Last Updated: 5 Jan, 2021
Transitive Closure Of Directed Graph
Moderate
Asked in companies
You are given a directed graph consisting of 'V' vertices and 'E' edges. You need to find whether a vertex i is reachable from all other vertices j for all pairs of vertices (i, j). A vertex 'j' is said to be reachable from vertex 'i' if and only if there exists a path that originates from vertex 'i' and terminates at the vertex 'j'.
Note :
1. Since it is a directed graph, all the edges are one way.
2. Every vertex is reachable to itself.
3. There are no self-loops or multiple edges between the same pair of nodes.
4. The graph may not be fully connected, there might be different disconnected components of the graph.
Input Format:
The first line contains an integer 'T' which denotes the number of test cases.
The first line of each test case contains two space-separated integers 'V', 'E' denoting the number of vertices and the number of edges respectively.
From the second line onwards, the next 'E' lines will denote the directed edge of the graphs.
Every edge is defined by two single space-separated integers 'a' and 'b', which signifies a directed edge from vertex 'a' to vertex 'b'.
Output Format :
The output will contain a V x V matrix, where each cell of the matrix will denote the reachability for the given pair of vertices. Refer sample input for further clarification.
Note :
You do not need to print anything. It has already been taken care of. Just implement the given function. Also in the function, the vertices are numbered from 0 to v - 1, where 'v' is the total number of vertices.
Constraints :
1 <= T <= 50
1 <= V <= 1000
0 <= E <= 1000
Time Limit: 1sec
where 'T' is the number of test cases, 'V' and 'E' are the number of vertices and edges respectively.
Approaches
- The simplest possible approach will be to use the Floyd Warshall algorithm to solve this problem.
- We know that from Floyd Warshall we can find the smallest distance between two vertices of the graph.
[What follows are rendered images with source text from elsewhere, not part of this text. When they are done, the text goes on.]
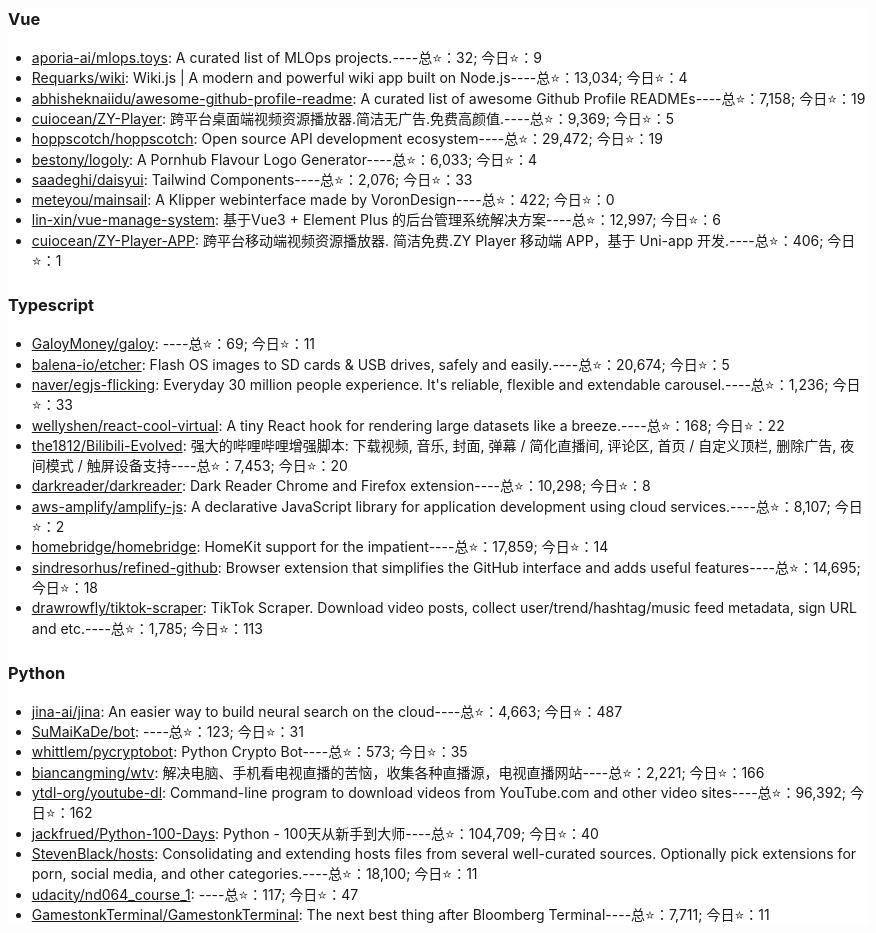 ### Vue 
- [aporia-ai/mlops.toys](https://github.com/aporia-ai/mlops.toys): A curated list of MLOps projects.----总⭐️：32; 今日⭐️：9 
- [Requarks/wiki](https://github.com/Requarks/wiki): Wiki.js | A modern and powerful wiki app built on Node.js----总⭐️：13,034; 今日⭐️：4 
- [abhisheknaiidu/awesome-github-profile-readme](https://github.com/abhisheknaiidu/awesome-github-profile-readme): A curated list of awesome Github Profile READMEs----总⭐️：7,158; 今日⭐️：19 
- [cuiocean/ZY-Player](https://github.com/cuiocean/ZY-Player): 跨平台桌面端视频资源播放器.简洁无广告.免费高颜值.----总⭐️：9,369; 今日⭐️：5 
- [hoppscotch/hoppscotch](https://github.com/hoppscotch/hoppscotch): Open source API development ecosystem----总⭐️：29,472; 今日⭐️：19 
- [bestony/logoly](https://github.com/bestony/logoly): A Pornhub Flavour Logo Generator----总⭐️：6,033; 今日⭐️：4 
- [saadeghi/daisyui](https://github.com/saadeghi/daisyui): Tailwind Components----总⭐️：2,076; 今日⭐️：33 
- [meteyou/mainsail](https://github.com/meteyou/mainsail): A Klipper webinterface made by VoronDesign----总⭐️：422; 今日⭐️：0 
- [lin-xin/vue-manage-system](https://github.com/lin-xin/vue-manage-system): 基于Vue3 + Element Plus 的后台管理系统解决方案----总⭐️：12,997; 今日⭐️：6 
- [cuiocean/ZY-Player-APP](https://github.com/cuiocean/ZY-Player-APP): 跨平台移动端视频资源播放器. 简洁免费.ZY Player 移动端 APP，基于 Uni-app 开发.----总⭐️：406; 今日⭐️：1 

### Typescript 
- [GaloyMoney/galoy](https://github.com/GaloyMoney/galoy): ----总⭐️：69; 今日⭐️：11 
- [balena-io/etcher](https://github.com/balena-io/etcher): Flash OS images to SD cards & USB drives, safely and easily.----总⭐️：20,674; 今日⭐️：5 
- [naver/egjs-flicking](https://github.com/naver/egjs-flicking): Everyday 30 million people experience. It's reliable, flexible and extendable carousel.----总⭐️：1,236; 今日⭐️：33 
- [wellyshen/react-cool-virtual](https://github.com/wellyshen/react-cool-virtual): A tiny React hook for rendering large datasets like a breeze.----总⭐️：168; 今日⭐️：22 
- [the1812/Bilibili-Evolved](https://github.com/the1812/Bilibili-Evolved): 强大的哔哩哔哩增强脚本: 下载视频, 音乐, 封面, 弹幕 / 简化直播间, 评论区, 首页 / 自定义顶栏, 删除广告, 夜间模式 / 触屏设备支持----总⭐️：7,453; 今日⭐️：20 
- [darkreader/darkreader](https://github.com/darkreader/darkreader): Dark Reader Chrome and Firefox extension----总⭐️：10,298; 今日⭐️：8 
- [aws-amplify/amplify-js](https://github.com/aws-amplify/amplify-js): A declarative JavaScript library for application development using cloud services.----总⭐️：8,107; 今日⭐️：2 
- [homebridge/homebridge](https://github.com/homebridge/homebridge): HomeKit support for the impatient----总⭐️：17,859; 今日⭐️：14 
- [sindresorhus/refined-github](https://github.com/sindresorhus/refined-github): Browser extension that simplifies the GitHub interface and adds useful features----总⭐️：14,695; 今日⭐️：18 
- [drawrowfly/tiktok-scraper](https://github.com/drawrowfly/tiktok-scraper): TikTok Scraper. Download video posts, collect user/trend/hashtag/music feed metadata, sign URL and etc.----总⭐️：1,785; 今日⭐️：113 

### Python 
- [jina-ai/jina](https://github.com/jina-ai/jina): An easier way to build neural search on the cloud----总⭐️：4,663; 今日⭐️：487 
- [SuMaiKaDe/bot](https://github.com/SuMaiKaDe/bot): ----总⭐️：123; 今日⭐️：31 
- [whittlem/pycryptobot](https://github.com/whittlem/pycryptobot): Python Crypto Bot----总⭐️：573; 今日⭐️：35 
- [biancangming/wtv](https://github.com/biancangming/wtv): 解决电脑、手机看电视直播的苦恼，收集各种直播源，电视直播网站----总⭐️：2,221; 今日⭐️：166 
- [ytdl-org/youtube-dl](https://github.com/ytdl-org/youtube-dl): Command-line program to download videos from YouTube.com and other video sites----总⭐️：96,392; 今日⭐️：162 
- [jackfrued/Python-100-Days](https://github.com/jackfrued/Python-100-Days): Python - 100天从新手到大师----总⭐️：104,709; 今日⭐️：40 
- [StevenBlack/hosts](https://github.com/StevenBlack/hosts): Consolidating and extending hosts files from several well-curated sources. Optionally pick extensions for porn, social media, and other categories.----总⭐️：18,100; 今日⭐️：11 
- [udacity/nd064_course_1](https://github.com/udacity/nd064_course_1): ----总⭐️：117; 今日⭐️：47 
- [GamestonkTerminal/GamestonkTerminal](https://github.com/GamestonkTerminal/GamestonkTerminal): The next best thing after Bloomberg Terminal----总⭐️：7,711; 今日⭐️：11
So if the distance between any two vertices is infinite, that means those the vertices are not reachable.
- Firstly we can create an adjacency matrix for the given graph since it will be useful to know which vertices are reachable or not.
- Let the reachability matrix be called reachability[][], where each cell of this matrix represents whether the given set of vertices is reachable or not.
- Now for all pair of vertices (i, j) we can do the following to use the following condition to calculate reachability.
- Reachability[i][j] = Reachability[i][j] || (Reachability[i][k] && Reachability[k][j]) where k varies from 0 to V - 1. This simply denotes that wether there is a path from i to j which goes through the vertex ‘k’.
- We can use the depth-first approach to solve this problem.
- The main idea of this approach is that we call DFS for every node and mark the vertices which are reachable by the current node.
- Let the reachability matrix be called reachability[][], where each cell of this matrix represents whether the given set of vertices is reachable or not.
- Let dfs() be the function which will perform the dfs on the given graph.
- Now for every vertex, we can call dfs() and mark all the vertices which are reachable from the current vertex in the reachability matrix. Notice that in every dfs() call, we wil not go to the vertices which are already marked as reached.
- Finally, we can return the reachability matrix.